Published on October 4th, 2018 | by Kyle Field0
Tesla Proclaims Autopilot 7× Safer Than Humans In New Quarterly Safety Report
October 4th, 2018 by Kyle Field
Tesla released a new quarterly safety report for Q3 2018 that hints at a desire to make the safety of its vehicles a more visible differentiator versus the competition. The decision to increase the visibility of vehicle safety data was made earlier this year when certain news prompted Tesla to design and implement a new vehicle data system to provide more meaningful safety data from customer vehicles.
Our relatively new report on this topic, The EV Safety Advantage, highlights multiple ways that electric cars are — or can be — inherently safer than gasoline cars (aka gasmobiles). The have better crumple zones, lower centers of gravity, and lower fire risk. They also perform better when it comes to insurance claims. Throughout the report (which will soon be updated as more Model 3 scores come in), Tesla, in particular, shines. Tesla is now eager to show us via monthly updates more of the stats — highlighting what the result is when your cars get 5 stars in every single testing category.

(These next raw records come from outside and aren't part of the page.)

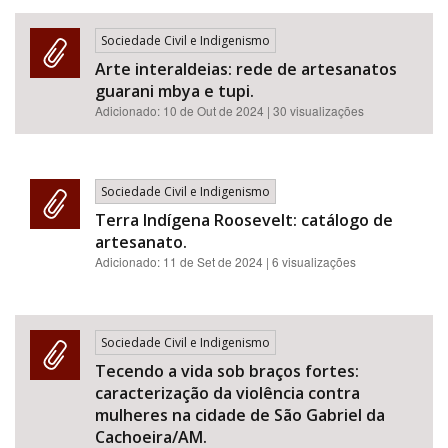
Sociedade Civil e Indigenismo
Arte interaldeias: rede de artesanatos
guarani mbya e tupi.
Adicionado:
10 de Out de 2024
| 30 visualizações
Sociedade Civil e Indigenismo
Terra Indígena Roosevelt: catálogo de
artesanato.
Adicionado:
11 de Set de 2024
| 6 visualizações
Sociedade Civil e Indigenismo
Tecendo a vida sob braços fortes:
caracterização da violência contra
mulheres na cidade de São Gabriel da
Cachoeira/AM.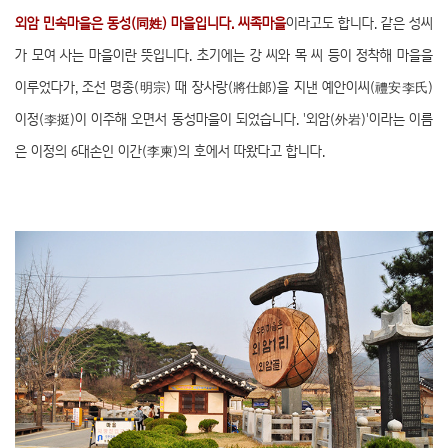
외암 민속마을은 동성(同姓) 마을입니다. 씨족마을
이라고도 합니다. 같은 성씨
가 모여 사는 마을이란 뜻입니다. 초기에는 강 씨와 목 씨 등이 정착해 마을을
이루었다가, 조선 명종(明宗) 때 장사랑(將仕郞)을 지낸 예안이씨(禮安李氏)
이정(李挺)이 이주해 오면서 동성마을이 되었습니다. '외암(外岩)'이라는 이름
은 이정의 6대손인 이간(李柬)의 호에서 따왔다고 합니다.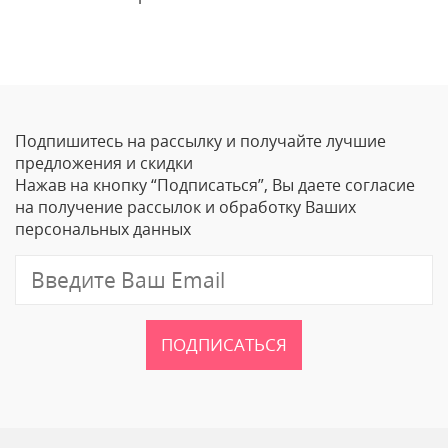
Отзывы
Татьяна
14.03.2021
Подпишитесь на рассылку и получайте лучшие
Отличная тушь! Прекрасно ложиться, в
предложения и скидки
течение дня не осыпается. Создает красивый
Нажав на кнопку “Подписаться”, Вы даете согласие
объем и изгиб. Пользуюсь несколько лет, с
на получение рассылок и обработку Ваших
тех пор, как она стоила рублей 80)
персональных данных
Оставить отзыв
ПОДПИСАТЬСЯ
Ваше Имя
Email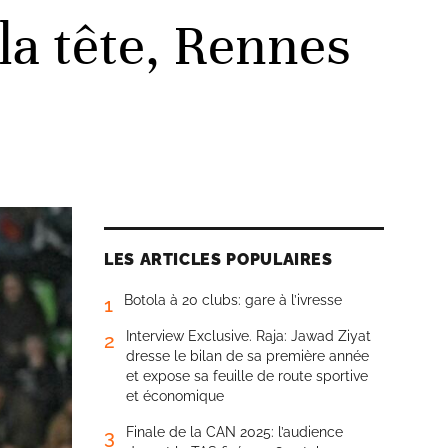
la tête, Rennes
LES ARTICLES POPULAIRES
Botola à 20 clubs: gare à l’ivresse
1
Interview Exclusive. Raja: Jawad Ziyat
2
dresse le bilan de sa première année
et expose sa feuille de route sportive
et économique
Finale de la CAN 2025: l’audience
3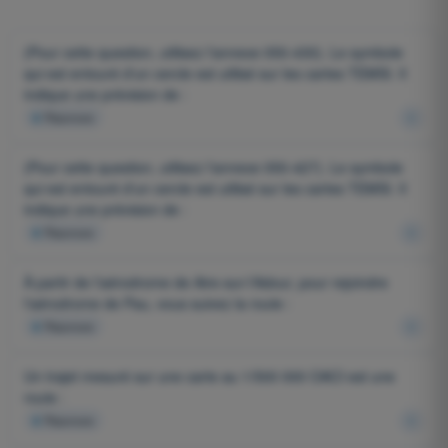
(Pour cette question, utilisez l'annexe 050-430). Le symbole
qui est entouré d'un cercle est utilisé sur les cartes TEMSI. Il
indique une prévision de :
4
Réponses
(Pour cette question, utilisez l'annexe 050-427). Le symbole
qui est entouré d'un cercle est utilisé sur les cartes TEMSI. Il
indique une prévision de :
4
Réponses
À partir de l'aérodrome de Aire-sur-l'Adour, pour rejoindre
l'aérodrome de Pau, vous suivez la route :
4
Réponses
Un trajet mesuré sur une carte au 1/500 000 OACI est une
route :
4
Réponses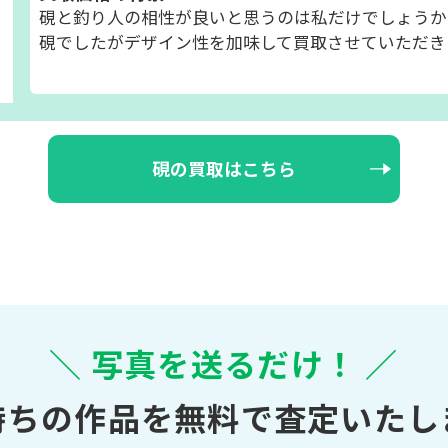
硯と釣り人の相性が良いと思うのは私だけでしょうか
硯でしたがデザイン性を加味して買取させていただき
硯の買取はこちら
＼ 写真を送るだけ！ ／
持ちの作品を無料で査定いたし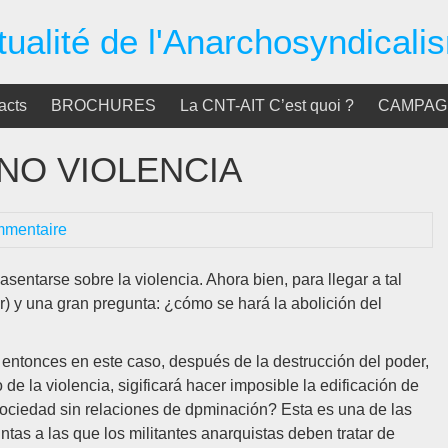
tualité de l'Anarchosyndicali
acts
BROCHURES
La CNT-AIT C’est quoi ?
CAMPAGN
 NO VIOLENCIA
mmentaire
sentarse sobre la violencia. Ahora bien, para llegar a tal
er) y una gran pregunta: ¿cómo se hará la abolición del
 entonces en este caso, después de la destrucción del poder,
o de la violencia, sigificará hacer imposible la edificación de
ociedad sin relaciones de dpminación? Esta es una de las
ntas a las que los militantes anarquistas deben tratar de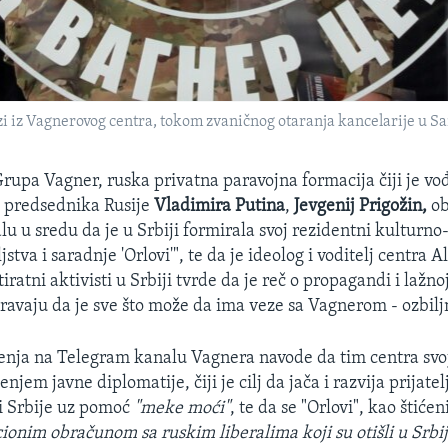
zi iz Vagnerovog centra, tokom zvaničnog otaranja kancelarije u S
rupa Vagner, ruska privatna paravojna formacija čiji je vo
k predsednika Rusije
Vladimira Putina
,
Jevgenij Prigožin,
ob
u u sredu da je u Srbiji formirala svoj rezidentni kulturno
ljstva i saradnje 'Orlovi'", te da je ideolog i voditelj centra
tiratni aktivisti u Srbiji tvrde da je reč o propagandi i lažnoj
ravaju da je sve što može da ima veze sa Vagnerom - ozbiljn
enja na Telegram kanalu Vagnera navode da tim centra svo
njem javne diplomatije, čiji je cilj da jača i razvija prijate
i Srbije uz pomoć
"meke moći"
, te da se "Orlovi", kao štićen
ionim obračunom sa ruskim liberalima koji su otišli u Srbi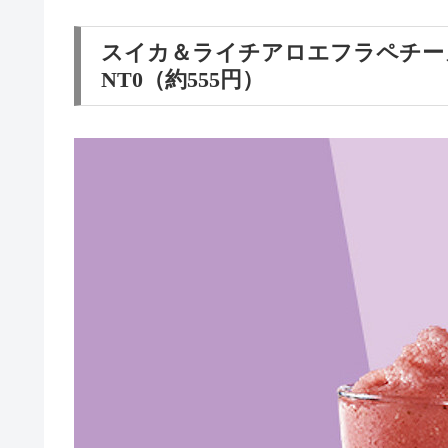
スイカ＆ライチアロエフラペチー
NT0（約555円）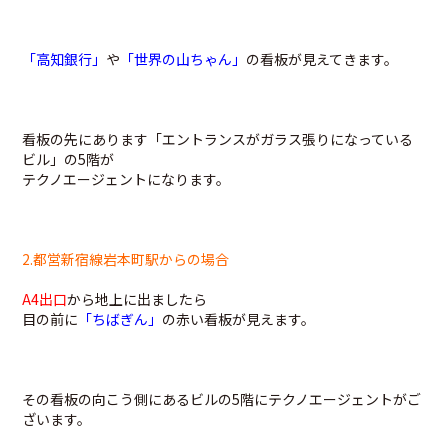
「高知銀行」
や
「世界の山ちゃん」
の看板が見えてきます。
看板の先にあります「エントランスがガラス張りになっている
ビル」の5階が
テクノエージェントになります。
2.都営新宿線岩本町駅からの場合
A4出口
から地上に出ましたら
目の前に
「ちばぎん」
の赤い看板が見えます。
その看板の向こう側にあるビルの5階にテクノエージェントがご
ざいます。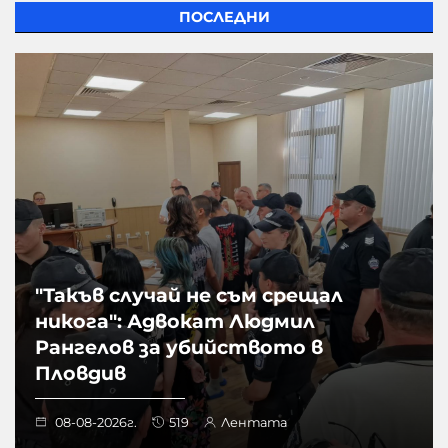
ПОСЛЕДНИ
"Такъв случай не съм срещал
никога": Адвокат Людмил
Рангелов за убийството в
Пловдив
08-08-2026г.
519
Лентата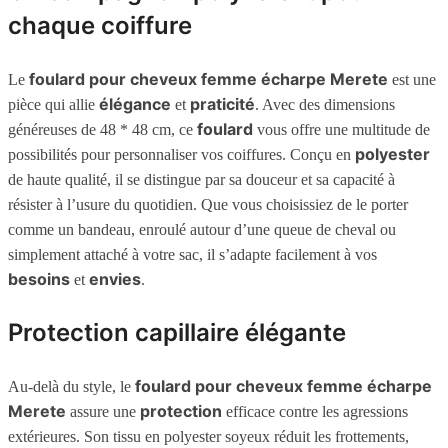
chaque coiffure
foulard pour cheveux femme écharpe Merete
Le
est une
élégance
praticité
pièce qui allie
et
. Avec des dimensions
foulard
généreuses de 48 * 48 cm, ce
vous offre une multitude de
polyester
possibilités pour personnaliser vos coiffures. Conçu en
de haute qualité, il se distingue par sa douceur et sa capacité à
résister à l’usure du quotidien. Que vous choisissiez de le porter
comme un bandeau, enroulé autour d’une queue de cheval ou
simplement attaché à votre sac, il s’adapte facilement à vos
besoins
envies
et
.
Protection capillaire élégante
foulard pour cheveux femme écharpe
Au-delà du style, le
Merete
protection
assure une
efficace contre les agressions
extérieures. Son tissu en polyester soyeux réduit les frottements,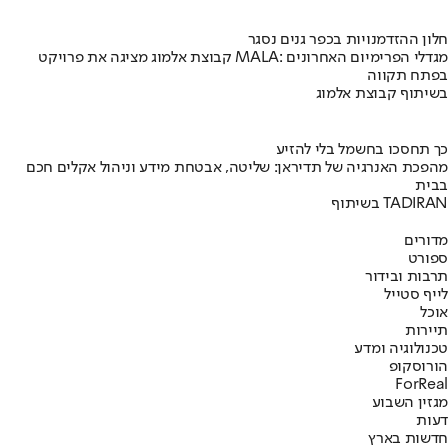
חלון ההזדמנויות בכפר גנים נסגר
קבוצת אלמוג מציגה את פרויקט MALA: מגדלי הפרימיום האחרונים
בפתח תקווה
בשיתוף קבוצת אלמוג
כך תחסכו בחשמל בלי להזיע
מהפכת האנרגיה של תדיראן: שליטה, אבטחת מידע וניהול אקלים חכם
בבית
בשיתוף TADIRAN
מדורים
ספורט
תרבות ובידור
לייף סטייל
אוכל
תיירות
טכנולוגיה ומדע
הורוסקופ
ForReal
מגזין השבוע
דעות
חדשות בארץ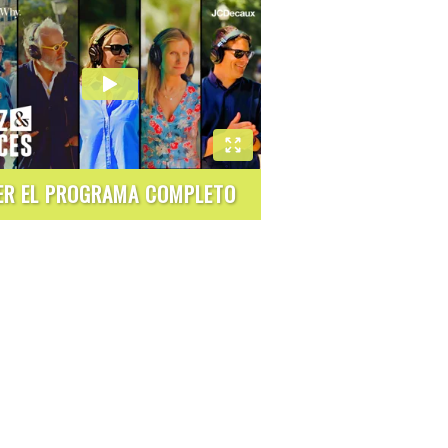
ER EL PROGRAMA COMPLETO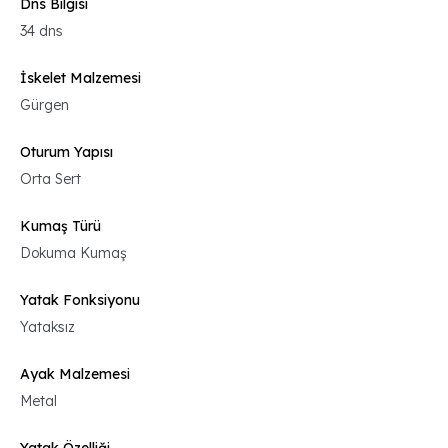
Dns Bilgisi
34 dns
İskelet Malzemesi
Gürgen
Oturum Yapısı
Orta Sert
Kumaş Türü
Dokuma Kumaş
Yatak Fonksiyonu
Yataksız
Ayak Malzemesi
Metal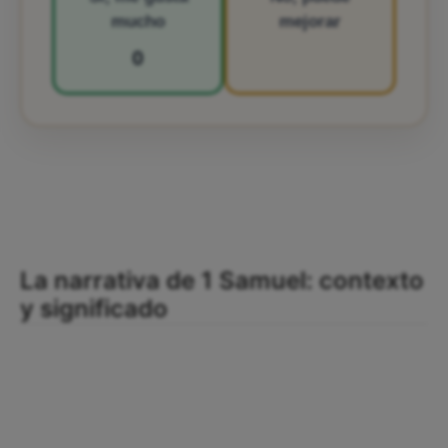
mucho
mejorar
0
La narrativa de 1 Samuel: contexto
y significado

The new report highlights that, based on these new streams of data, there has been “one accident or crash-like event for every 3.34 million miles driven in which drivers had Autopilot engaged.”
The current implementation of Autopilot is intended to only be used on freeways, after merging onto the freeway up until the time comes to exit. These are generally the most predictable situations in which to drive, but the stats still paint a very favorable picture of the safety of Tesla’s Enhanced Autopilot solution for use cases it was designed for.
For the times when Autopilot was not or could not be used, Tesla shared that it identified “one accident or crash-like event for every 1.92 million miles.” That contrasts with the most recent data provided by the National Highway Traffic Safety Administration (NHTSA) showing that there is an automobile crash every 492,000 miles in the United States.
Tesla’s data set also included events described as “near misses” that it was able to detect from its close watch on Tesla vehicles. The NHTSA’s data set, of course, only includes confirmed accidents that were recorded. Having said that, there are surely accidents that occurred that were not reported as well, and thus, not included in the NHTSA data set, but such are the realities of aggregated data sets.
The data provided show that vehicles using Tesla’s Enhanced Autopilot (EAP) solution are some 6.7 times less likely to get into an accident than an average driver and vehicle combo. Without Autopilot, for the situations where it can’t be used or the driver has not purchased it, Tesla’s vehicles are still an impressive 4× less likely to get into an accident.
Tesla attributes the impressive safety results to the robustness of its EAP solution, which it has bolstered with data that it pulls from its fleet of deployed customer cars, whether they’re using EAP or not. This ability is a direct function of Tesla’s sales model that establishes a direct relationship with customers from the get go. That relationship is carried forward through Tesla’s smartphone app, web portal, and most importantly, the regular flow of firmware updates to its products that offer increased functionality or product stability.
Tesla has leveraged firmware updates to improve the safety of its vehicles in the past, most notably in response to Consumer Reports’ criticism of repeated 0–60 braking tests with the Model 3. Tesla flagged the issue and had a fix sent out to its entire deployed fleet of Model 3s in about a week.
Elon regularly shares updates on Twitter about features they’re working on, many of which are safety focused. Blind spot detection is a notable gap in the Model 3 compared to the competition, as is the lack of a rear cross traffic alert system for cars passing by the rear of the car when in reverse.
The upshot on these is that Tesla may be able to address them via future firmware updates. The company could improve the systems, but the lack of an LED notification in the mirrors for a more traditional blind spot detection system is likely a hardware constraint that can’t easily be worked around in current vehicles. Alternately, an audible alert could augment the current system to more clearly indicate imminent safety issues.
Tesla shared that it plans to issue similar quarterly safety reports moving forward, which will help establish a regular cadence of updates that will put data behind its progress (or lack thereof) with each subsequent quarter.